Background: Hypercalcaemia secondary to malignancy is rare in children and adolescents. Parathyroid hormone related peptide (PTH-rP) secreted by malignant cells increases bone resorption and renal calcium retention causing hypercalcaemia. We report 2 cases of hypercalcaemia of malignancy refractory to treatment with pamidronate and corticosteroids but responsive to treatment with Denosumab and Zoledronic acid.
Case 1: A 17-year-old boy with epidermolysis bullosa and advanced squamous cell carcinoma of the left leg presented with symptomatic hypercalcaemia (serum adjusted calcium, 4.2 mmol/l). PTH was suppressed at 0.7 pmol/l. Serum 25 hydroxy vitamin D level was 31 nmol/l (normal range >50 nmol/l). PTH-rP and 1, 25 dihydroxy vitamin D levels were elevated at 2.1 pmol/l (0.01.8) and 173 pmol/l (43143) respectively. The hypercalcaemia was initially managed with hyperhydration, prednisolone and i.v. pamidronate (1 mg/kg per dose×two doses), following which only transient improvement was noted. As symptomatic hypocalcaemia persisted (serum calcium 3.39 mmol/l), a trial dose of subcutaneous Denosumab (60 mg) was given, following which the calcium fell to 2.86mmol/l within 24 h and normocalcemia was sustained a week later.

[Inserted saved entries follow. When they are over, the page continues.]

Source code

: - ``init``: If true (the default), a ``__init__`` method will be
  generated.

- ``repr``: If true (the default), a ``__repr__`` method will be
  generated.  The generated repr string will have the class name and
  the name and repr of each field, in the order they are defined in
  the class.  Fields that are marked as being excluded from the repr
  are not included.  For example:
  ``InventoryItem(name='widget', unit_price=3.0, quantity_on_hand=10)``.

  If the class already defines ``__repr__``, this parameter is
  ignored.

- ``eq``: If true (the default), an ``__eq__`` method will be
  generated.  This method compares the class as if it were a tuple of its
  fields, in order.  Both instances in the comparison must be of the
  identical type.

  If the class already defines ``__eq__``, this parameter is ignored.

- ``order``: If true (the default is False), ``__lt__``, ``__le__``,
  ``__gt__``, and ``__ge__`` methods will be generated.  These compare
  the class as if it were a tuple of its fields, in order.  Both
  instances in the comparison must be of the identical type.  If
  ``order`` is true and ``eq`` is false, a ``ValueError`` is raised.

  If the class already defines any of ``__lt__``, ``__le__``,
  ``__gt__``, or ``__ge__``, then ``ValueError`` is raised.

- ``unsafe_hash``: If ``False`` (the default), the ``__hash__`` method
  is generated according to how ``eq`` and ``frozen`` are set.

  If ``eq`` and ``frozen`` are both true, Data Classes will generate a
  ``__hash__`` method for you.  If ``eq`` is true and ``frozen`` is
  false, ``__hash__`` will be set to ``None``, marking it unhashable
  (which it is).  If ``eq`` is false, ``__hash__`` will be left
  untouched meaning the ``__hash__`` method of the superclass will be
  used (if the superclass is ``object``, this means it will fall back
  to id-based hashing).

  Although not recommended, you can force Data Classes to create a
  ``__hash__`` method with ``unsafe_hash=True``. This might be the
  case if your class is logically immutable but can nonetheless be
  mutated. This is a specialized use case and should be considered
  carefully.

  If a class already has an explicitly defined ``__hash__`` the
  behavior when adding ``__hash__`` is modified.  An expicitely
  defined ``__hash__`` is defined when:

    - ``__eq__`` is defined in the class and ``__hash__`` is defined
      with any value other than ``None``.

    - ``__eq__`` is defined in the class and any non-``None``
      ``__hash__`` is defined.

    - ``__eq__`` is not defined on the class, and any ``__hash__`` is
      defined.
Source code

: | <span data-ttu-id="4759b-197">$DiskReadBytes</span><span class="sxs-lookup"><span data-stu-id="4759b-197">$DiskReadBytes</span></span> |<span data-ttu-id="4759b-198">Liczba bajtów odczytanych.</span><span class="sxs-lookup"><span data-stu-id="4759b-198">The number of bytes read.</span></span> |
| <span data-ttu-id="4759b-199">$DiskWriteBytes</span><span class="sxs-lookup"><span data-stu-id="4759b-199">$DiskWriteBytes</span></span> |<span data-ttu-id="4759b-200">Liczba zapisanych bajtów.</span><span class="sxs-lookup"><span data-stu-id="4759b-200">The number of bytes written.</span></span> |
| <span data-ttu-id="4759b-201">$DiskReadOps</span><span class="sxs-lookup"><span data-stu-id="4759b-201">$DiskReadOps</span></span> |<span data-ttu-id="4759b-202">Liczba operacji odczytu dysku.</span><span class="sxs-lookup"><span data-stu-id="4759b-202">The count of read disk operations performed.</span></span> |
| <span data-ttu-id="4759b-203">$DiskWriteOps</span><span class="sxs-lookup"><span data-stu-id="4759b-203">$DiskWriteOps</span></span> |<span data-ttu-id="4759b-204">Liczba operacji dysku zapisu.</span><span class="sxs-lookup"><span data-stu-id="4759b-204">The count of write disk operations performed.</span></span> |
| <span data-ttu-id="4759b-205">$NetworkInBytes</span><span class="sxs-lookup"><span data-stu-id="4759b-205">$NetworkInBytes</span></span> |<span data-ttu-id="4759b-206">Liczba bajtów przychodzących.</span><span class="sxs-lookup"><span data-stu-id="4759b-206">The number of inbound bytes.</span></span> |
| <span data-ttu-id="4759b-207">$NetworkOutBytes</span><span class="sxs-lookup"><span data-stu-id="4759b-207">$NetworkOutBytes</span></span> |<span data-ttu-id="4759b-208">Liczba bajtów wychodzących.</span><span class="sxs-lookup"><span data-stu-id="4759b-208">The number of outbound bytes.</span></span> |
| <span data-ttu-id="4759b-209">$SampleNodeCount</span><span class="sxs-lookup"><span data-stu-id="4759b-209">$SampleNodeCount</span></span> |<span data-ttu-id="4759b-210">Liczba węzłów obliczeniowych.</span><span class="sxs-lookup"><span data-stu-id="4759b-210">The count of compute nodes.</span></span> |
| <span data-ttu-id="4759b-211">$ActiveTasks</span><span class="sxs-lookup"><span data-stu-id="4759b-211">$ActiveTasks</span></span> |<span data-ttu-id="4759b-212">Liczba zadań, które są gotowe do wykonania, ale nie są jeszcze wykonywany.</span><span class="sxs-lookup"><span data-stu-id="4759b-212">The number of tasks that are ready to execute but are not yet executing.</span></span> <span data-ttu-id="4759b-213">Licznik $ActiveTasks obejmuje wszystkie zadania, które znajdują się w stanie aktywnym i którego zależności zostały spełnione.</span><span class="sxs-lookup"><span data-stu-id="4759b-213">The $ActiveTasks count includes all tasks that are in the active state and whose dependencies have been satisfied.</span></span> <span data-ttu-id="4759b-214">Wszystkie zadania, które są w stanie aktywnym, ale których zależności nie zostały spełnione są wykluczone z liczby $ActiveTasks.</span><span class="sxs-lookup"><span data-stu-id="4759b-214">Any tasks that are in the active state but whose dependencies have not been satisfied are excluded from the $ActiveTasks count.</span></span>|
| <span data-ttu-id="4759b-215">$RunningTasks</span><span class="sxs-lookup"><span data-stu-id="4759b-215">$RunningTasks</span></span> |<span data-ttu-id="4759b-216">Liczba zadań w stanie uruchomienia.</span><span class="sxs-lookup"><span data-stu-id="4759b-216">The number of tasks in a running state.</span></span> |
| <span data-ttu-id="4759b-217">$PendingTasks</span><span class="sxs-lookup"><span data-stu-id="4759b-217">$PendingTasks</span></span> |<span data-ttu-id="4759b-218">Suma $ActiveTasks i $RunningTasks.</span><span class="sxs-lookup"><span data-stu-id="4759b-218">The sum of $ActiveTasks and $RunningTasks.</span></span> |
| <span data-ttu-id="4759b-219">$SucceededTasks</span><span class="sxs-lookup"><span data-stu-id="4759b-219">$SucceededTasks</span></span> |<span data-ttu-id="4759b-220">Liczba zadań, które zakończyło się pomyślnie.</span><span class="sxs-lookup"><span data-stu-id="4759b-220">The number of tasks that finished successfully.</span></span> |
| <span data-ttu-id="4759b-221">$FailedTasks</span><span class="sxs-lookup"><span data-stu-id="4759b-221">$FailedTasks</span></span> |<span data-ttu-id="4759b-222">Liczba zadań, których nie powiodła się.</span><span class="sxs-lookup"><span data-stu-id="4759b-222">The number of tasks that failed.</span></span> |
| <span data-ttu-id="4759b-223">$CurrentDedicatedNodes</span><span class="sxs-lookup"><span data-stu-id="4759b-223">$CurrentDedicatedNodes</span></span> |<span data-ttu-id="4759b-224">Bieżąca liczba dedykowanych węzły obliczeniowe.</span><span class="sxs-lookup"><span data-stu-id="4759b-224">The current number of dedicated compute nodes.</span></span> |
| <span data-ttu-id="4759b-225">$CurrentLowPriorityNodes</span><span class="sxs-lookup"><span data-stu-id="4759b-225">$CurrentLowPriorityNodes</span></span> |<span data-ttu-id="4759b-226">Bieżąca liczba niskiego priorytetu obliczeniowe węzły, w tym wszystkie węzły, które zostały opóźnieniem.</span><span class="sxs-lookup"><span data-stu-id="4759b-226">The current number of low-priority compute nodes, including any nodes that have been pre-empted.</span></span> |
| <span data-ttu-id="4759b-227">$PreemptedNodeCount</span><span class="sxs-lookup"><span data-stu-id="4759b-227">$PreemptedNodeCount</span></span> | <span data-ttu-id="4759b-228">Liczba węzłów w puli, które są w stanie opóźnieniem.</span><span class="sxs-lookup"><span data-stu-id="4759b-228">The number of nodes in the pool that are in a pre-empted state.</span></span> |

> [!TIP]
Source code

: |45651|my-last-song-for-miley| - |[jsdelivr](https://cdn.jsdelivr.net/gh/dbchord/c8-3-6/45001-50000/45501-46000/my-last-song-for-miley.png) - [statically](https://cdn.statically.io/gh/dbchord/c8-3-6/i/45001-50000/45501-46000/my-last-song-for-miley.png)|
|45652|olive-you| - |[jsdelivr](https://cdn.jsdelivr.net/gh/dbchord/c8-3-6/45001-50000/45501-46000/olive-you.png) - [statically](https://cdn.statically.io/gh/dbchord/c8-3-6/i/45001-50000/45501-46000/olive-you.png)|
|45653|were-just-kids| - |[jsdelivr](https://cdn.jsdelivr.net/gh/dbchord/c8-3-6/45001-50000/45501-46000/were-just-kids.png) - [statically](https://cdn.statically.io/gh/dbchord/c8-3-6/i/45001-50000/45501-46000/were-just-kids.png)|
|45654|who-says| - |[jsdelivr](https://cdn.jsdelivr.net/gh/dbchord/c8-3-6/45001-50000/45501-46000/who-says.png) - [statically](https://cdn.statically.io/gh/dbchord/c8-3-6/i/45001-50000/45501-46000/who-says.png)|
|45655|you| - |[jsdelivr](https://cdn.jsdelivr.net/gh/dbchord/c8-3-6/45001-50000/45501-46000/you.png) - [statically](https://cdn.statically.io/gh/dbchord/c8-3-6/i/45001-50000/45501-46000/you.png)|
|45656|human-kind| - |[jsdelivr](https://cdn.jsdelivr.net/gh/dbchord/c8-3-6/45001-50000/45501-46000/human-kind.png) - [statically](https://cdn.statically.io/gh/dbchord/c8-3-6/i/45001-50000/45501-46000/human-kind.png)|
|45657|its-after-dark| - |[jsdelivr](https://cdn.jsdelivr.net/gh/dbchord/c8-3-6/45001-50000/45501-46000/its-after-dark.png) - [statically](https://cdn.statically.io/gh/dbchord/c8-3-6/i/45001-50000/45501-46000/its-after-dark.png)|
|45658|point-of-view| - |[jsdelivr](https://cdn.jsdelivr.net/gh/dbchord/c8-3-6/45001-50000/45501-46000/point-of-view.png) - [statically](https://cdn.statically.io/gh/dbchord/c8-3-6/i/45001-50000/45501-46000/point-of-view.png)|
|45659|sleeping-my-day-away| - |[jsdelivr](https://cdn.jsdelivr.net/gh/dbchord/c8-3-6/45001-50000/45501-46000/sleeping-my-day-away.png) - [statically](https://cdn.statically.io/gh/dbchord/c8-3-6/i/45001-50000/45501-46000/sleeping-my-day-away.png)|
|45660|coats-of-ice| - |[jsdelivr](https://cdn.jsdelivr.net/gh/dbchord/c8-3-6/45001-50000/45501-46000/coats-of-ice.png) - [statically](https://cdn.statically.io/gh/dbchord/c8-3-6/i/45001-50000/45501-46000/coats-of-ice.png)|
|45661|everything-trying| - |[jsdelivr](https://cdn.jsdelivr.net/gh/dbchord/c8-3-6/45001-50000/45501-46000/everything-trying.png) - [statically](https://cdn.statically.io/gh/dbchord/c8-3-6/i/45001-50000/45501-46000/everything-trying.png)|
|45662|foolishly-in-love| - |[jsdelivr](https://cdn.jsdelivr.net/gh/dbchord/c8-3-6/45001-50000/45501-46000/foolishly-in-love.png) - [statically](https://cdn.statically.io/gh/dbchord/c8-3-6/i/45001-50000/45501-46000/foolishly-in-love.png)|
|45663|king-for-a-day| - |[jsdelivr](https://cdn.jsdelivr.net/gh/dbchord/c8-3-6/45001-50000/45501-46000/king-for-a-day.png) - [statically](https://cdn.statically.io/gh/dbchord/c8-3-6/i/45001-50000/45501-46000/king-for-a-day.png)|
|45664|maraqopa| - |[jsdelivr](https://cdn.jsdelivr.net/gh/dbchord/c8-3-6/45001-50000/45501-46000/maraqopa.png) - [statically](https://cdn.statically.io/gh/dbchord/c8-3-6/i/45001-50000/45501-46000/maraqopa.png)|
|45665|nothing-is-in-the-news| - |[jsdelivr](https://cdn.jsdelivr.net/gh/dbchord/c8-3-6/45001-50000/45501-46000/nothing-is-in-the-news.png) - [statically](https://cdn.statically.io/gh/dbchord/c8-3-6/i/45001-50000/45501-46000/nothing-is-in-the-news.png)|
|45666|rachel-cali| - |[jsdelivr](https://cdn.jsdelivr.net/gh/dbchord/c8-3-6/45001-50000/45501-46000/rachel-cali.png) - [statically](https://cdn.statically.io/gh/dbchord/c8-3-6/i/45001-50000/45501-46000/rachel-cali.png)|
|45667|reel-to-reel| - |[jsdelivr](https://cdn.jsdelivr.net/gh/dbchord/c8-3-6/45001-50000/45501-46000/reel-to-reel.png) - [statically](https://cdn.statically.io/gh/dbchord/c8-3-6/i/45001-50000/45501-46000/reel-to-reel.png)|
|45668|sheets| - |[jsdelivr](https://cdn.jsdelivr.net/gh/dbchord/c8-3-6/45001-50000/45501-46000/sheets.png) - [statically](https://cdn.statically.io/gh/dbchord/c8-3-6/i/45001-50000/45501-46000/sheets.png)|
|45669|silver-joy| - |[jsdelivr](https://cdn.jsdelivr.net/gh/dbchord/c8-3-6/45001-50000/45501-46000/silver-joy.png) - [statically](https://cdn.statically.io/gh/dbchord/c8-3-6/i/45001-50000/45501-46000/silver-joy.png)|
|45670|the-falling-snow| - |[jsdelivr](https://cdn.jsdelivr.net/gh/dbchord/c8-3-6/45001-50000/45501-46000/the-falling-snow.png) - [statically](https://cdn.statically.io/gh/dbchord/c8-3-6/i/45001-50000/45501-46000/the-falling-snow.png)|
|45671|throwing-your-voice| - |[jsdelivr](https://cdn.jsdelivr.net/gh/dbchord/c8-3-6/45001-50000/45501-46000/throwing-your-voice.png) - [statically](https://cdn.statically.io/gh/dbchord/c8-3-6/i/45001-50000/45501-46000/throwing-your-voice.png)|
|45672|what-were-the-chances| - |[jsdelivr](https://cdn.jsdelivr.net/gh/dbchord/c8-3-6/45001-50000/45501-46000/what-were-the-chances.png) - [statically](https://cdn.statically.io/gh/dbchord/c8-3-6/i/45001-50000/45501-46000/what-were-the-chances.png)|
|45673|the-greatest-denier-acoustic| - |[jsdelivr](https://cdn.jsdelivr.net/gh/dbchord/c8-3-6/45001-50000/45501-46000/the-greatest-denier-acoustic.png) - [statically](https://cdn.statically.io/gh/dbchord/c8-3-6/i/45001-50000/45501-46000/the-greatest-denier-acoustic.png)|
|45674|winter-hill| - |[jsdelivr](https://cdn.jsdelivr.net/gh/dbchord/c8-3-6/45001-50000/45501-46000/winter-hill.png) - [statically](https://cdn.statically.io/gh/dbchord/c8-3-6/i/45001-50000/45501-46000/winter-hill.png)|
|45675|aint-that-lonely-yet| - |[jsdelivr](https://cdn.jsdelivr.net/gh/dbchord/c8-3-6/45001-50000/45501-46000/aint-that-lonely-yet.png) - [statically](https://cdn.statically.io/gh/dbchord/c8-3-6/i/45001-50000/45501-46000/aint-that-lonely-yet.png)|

Case 2: A 17-year-old girl with pelvic rhabdomyosarcoma was hypercalcaemic (serum adjusted calcium, 3.19 mmol/l) with suppressed PTH of 0.3 pmol/l. Serum 25 hydroxy vitamin D was 28 nmol/l and renal profile was normal. The initial treatment comprised hyperhydration, furosemide, prednisolone and intravenous pamidronate (1 mg/kg). As symptomatic hypercalcaemia persisted (serum calcium 4.04 mmol/l), intravenous Zoledronic acid (2 mg) was administered, following which the serum calcium dropped to 2.79 mmol/l within 24 h with sustained normocalcemia.
Conclusion: Denosumab is a monoclonal antibody, which neutralises RANKL (receptor activator of nuclear factor κ-B ligand), inhibiting the function of osteoclasts thereby preventing generalized bone resorption. Zoledronic acid blocks osteoclast resorption and has a more potent calcium-lowering effect than pamidronate. These two drugs widen the treatment options for patients with resistant hypercalcaemia of malignancy.